At the recent American Geriatrics Society (AGS) annual conference in Maryland, I had the pleasure of attending a MedIC (Medicare Innovations Collaborative) meeting. MedIC was founded to influence health care practices and policy by helping health systems test and implement evidence-based programs that improve the health of hospitalized older adults, such as NICHE, ACE, and HELP, among others. The six collaborating health systems, Geisinger Health System, Carolinas Medical Center-Mercy, Crouse Hospital, Lehigh Valley Health Network, Aurora Sinai Medical Center, and University Hospitals Case Medical Center serve as laboratories for new approaches to caring for older adults and as beacons of best practices for the rest of the field. Progress in MedIC’s first year was excellent, and the excitement among MedIC leaders and site representatives at the meeting was palpable.

MedIC’s progress is even more remarkable when you learn that it originally was Plan B in an effort to improve hospitals’ care of older adults. In 2005, shortly after I arrived at The Atlantic Philanthropies, Diane Meier of the Center to Advance Palliative Care came down to our offices on 42nd across from Grand Central Station to present her idea of a Center to Advance Geriatric Care, intended to do for models of geriatric care what she had done for palliative care. Laura Robbins, then head of Atlantic's US Ageing Programme, and I were very intrigued. If it were possible to replicate the success of CAPC in geriatric care, it would go a long way to fulfilling our goals for changing the practice of care for older adults. At that point CAPC had reached over 600 hospitals where inpatient palliative care services had been adopted, a very large share of the hospitals over 200 beds. Leaders in the field of geriatrics such as Bill Hall, David Reuben, and Rosanne Leipzig were in the room as well and endorsed the concept.

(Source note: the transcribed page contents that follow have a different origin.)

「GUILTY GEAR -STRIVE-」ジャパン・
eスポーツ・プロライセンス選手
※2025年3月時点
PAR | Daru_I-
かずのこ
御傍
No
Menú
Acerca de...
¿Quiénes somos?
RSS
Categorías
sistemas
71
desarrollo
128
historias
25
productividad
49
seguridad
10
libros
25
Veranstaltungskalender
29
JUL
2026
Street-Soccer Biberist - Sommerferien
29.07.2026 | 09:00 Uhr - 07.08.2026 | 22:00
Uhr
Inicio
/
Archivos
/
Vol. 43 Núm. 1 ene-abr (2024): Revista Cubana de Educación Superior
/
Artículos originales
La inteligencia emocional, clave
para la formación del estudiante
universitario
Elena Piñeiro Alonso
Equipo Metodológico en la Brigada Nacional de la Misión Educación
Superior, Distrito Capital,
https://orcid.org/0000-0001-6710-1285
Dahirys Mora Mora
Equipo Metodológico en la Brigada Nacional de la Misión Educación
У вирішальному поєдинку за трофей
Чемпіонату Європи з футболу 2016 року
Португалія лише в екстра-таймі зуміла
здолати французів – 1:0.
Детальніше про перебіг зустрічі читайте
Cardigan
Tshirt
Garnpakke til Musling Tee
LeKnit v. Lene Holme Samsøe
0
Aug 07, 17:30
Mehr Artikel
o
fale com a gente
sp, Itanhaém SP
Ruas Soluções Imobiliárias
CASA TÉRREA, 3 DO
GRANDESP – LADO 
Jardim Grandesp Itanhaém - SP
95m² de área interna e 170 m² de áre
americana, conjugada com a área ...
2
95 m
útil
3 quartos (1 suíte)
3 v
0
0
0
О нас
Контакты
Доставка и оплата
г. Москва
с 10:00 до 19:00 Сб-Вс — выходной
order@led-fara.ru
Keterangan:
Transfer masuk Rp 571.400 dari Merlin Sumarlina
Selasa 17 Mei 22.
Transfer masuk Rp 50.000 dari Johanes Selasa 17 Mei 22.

By the end of 2006, we had been able to convene several meetings of experts and stakeholders to get their buy-in and then make an initial planning grant. After several changes to the line-up, a dream team of leaders assumed the helm: Al Siu, the chair of Mount Sinai's Department of Geriatrics; Bruce Leff, of Johns Hopkins and the long-time leader of the Hospital at Home movement for the Hartford Foundation; and Lynn Spragens, the health care business consultant critical to CAPC's success as well as Atlantic's capacity-building grant for NICHE.

The response from the field was generally positive, and shortly after I left to return to JAHF, my colleagues at Atlantic took the next step of a larger ($800,000) grant to create dissemination materials, tools, and business case frameworks to support the adoption of models of improved geriatric care. Al, Bruce, and Lynn, along with Sean Morrison and Sharon Inouye, published the concept and the findings of their environmental scan in Health Affairs early in 2009 as "The Ironic Business Case For Chronic Care in The Acute Care Setting." They argued that while most hospitals tend to sneer at geriatric cases as low margin and low prestige, there is a financial and social benefit to improved chronic care even within the acute care environment.

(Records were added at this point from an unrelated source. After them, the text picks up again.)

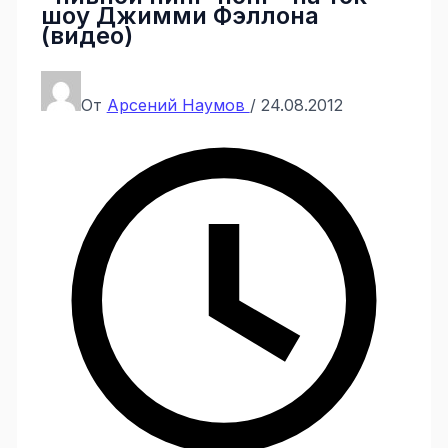
шоу Джимми Фэллона
(видео)
От
Арсений Наумов
/
24.08.2012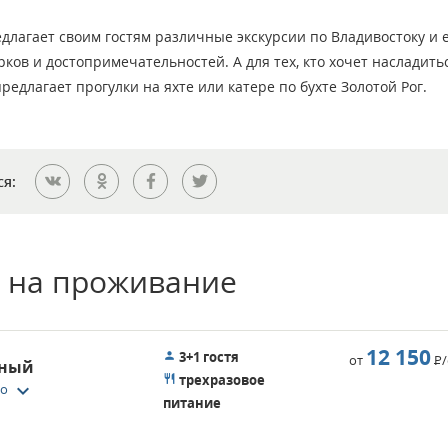
лагает своим гостям различные экскурсии по Владивостоку и 
рков и достопримечательностей. А для тех, кто хочет насладить
длагает прогулки на яхте или катере по бухте Золотой Рог.
ся:
 на проживание
12 150
3+1 гостя
от
Р
тный
трехразовое
keyboard_arrow_down
то
питание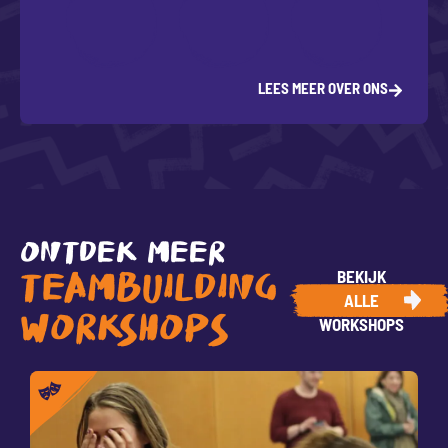
LEES MEER OVER ONS
ONTDEK MEER
BEKIJK
TEAMBUILDING
ALLE
WORKSHOPS
WORKSHOPS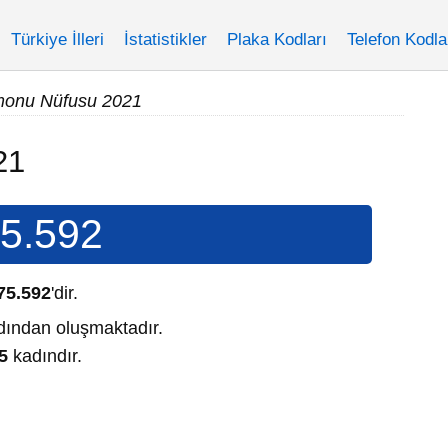
Türkiye İlleri
İstatistikler
Plaka Kodları
Telefon Kodla
monu Nüfusu 2021
21
5.592
75.592
'dir.
ından oluşmaktadır.
5
kadındır.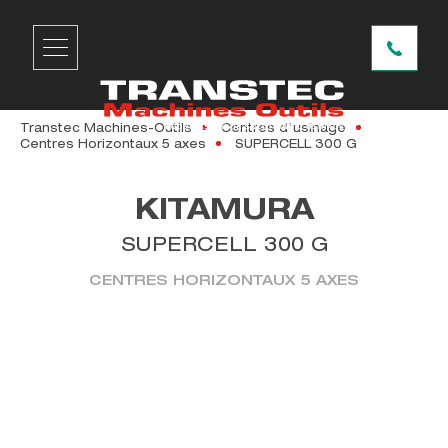
Transtec Machines-Outils
Centres d'usinage
Centres Horizontaux 5 axes
SUPERCELL 300 G
KITAMURA
SUPERCELL 300 G
CENTRES HORIZONTAUX 5 AXES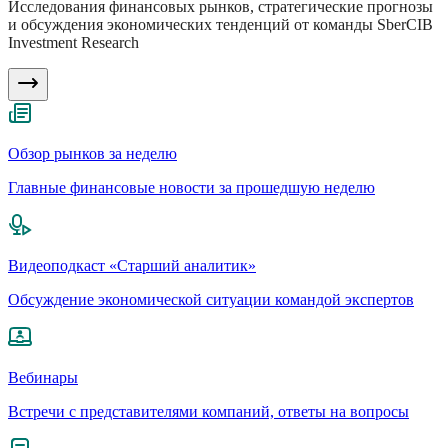
Исследования финансовых рынков, стратегические прогнозы
и обсуждения экономических тенденций от команды SberCIB
Investment Research
Обзор рынков за неделю
Главные финансовые новости за прошедшую неделю
Видеоподкаст «Старший аналитик»
Обсуждение экономической ситуации командой экспертов
Вебинары
Встречи с представителями компаний, ответы на вопросы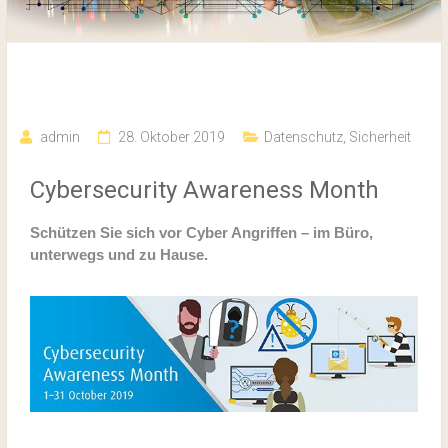
Cyber Security Awareness
admin
28. Oktober 2019
Datenschutz
,
Sicherheit
Cybersecurity Awareness Month
Schützen Sie sich vor Cyber Angriffen – im Büro,
unterwegs und zu Hause.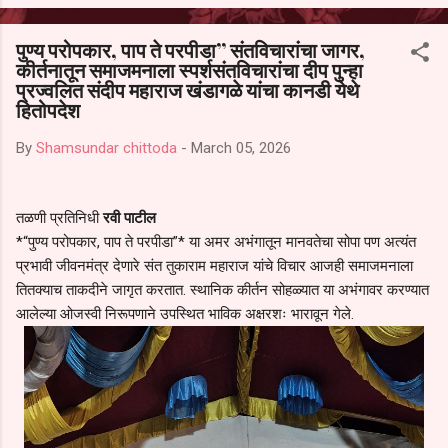
आल्याचा आरोपही करण्यात आला आहे. यामुळे संबंधित निवड अमान्य करून ती रद्द
करण्यात यावी आणि सर्व पालकांच्या उपस्थितीत मतदान पद्धतीने शालेय समितीची
पुण्य परोपकार, पाप ते परपीडा” संतविचारांचा जागर,
फेरनिवडणूक घेण्यात यावी, अशी मागणी पालकांनी केली आहे. या निवेदनाच्या प्रती
कीर्तनातून समाजमनाला स्पर्शसंतविचारांचा दीप पुन्हा
जिल्हा शिक्षण अधिकारी (प्राथमिक), जालना तसेच तालुका शिक्षण अधिकारी,
प्रज्वलित संदीप महाराज खंडागळे यांचा कानडी येथे
परतूर यांनाही पाठविण्यात आल्या असून प्रशासन याबाबत काय निर्णय घेते, याकडे
हितोपदेश
पालकांचे लक्ष लागले आहे. या न...
By
Shamsundar chittoda
-
March 05, 2026
तळणी प्रतिनिधी
रवी पाटील
*“पुण्य परोपकार, पाप ते परपीडा”* या अमर अभंगातून मानवतेचा सोपा पण अत्यंत
प्रभावी जीवनमंत्र देणारे संत तुकाराम महाराज यांचे विचार आजही समाजमनाला
तितक्याच ताकदीने जागृत करतात. स्थानिक कीर्तन सोहळ्यात या अभंगावर करण्यात
आलेल्या ओजस्वी निरूपणाने उपस्थित भाविक अक्षरशः भारावून गेले.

Unfortunately, in 2008 and 2009 Atlantic was already changing its direction. The large implementation project, ball-parked at around $20 million over 10 years, was suddenly off the table. (For comparison, setting up and funding the first 10 years of CAPC required over $50 million from The Robert Wood Johnson Foundation.) On the fly, Al, Bruce, and Lynn made the best strategic reconceptualization of a project I have ever seen. Realizing the futility of setting up the infrastructure of a consulting business that would never get the actual capital to serve clients, they decided to dive right in to creating a "politically resonant" Medicare Innovations Collaborative. This is all the more remarkable in that they started before the Center for Medicare and Medicaid Innovations was named and before Don Berwick was appointed administrator of CMS, making collaboratives the instant flavor of the month.

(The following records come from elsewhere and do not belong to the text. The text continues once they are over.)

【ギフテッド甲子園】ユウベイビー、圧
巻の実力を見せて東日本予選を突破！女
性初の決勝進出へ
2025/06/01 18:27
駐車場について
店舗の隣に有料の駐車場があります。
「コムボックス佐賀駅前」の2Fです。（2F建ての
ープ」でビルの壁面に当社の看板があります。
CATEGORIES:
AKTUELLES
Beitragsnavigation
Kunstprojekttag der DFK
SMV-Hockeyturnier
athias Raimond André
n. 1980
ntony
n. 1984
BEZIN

After a short call for proposals (with no cash award attached!), MedIC attracted some nationally leading health systems to participate in the collaborative and each adopt at least one practice improvement model. Geriatric care champions from these systems have also participated in other projects such as the Atlantic-Hartford co-funded Practice Change Fellows program. If CMS or other players want to see what a living laboratory for the most complex and expensive patients might look like, they don't have to look any further than MedIC. If they want to find visionary leaders, they don't have to look any further than Al, Bruce, and Lynn. Some of the results of the collaborative are available here and also in the recent Health Affairs special issue on innovations.

Usually I am skeptical when people talk about turning lemons into lemonade--I just want to know what happened to the oranges I was expecting and why they didn't arrive. But in this case, I think a refreshing glass of lemonade may be just what we need.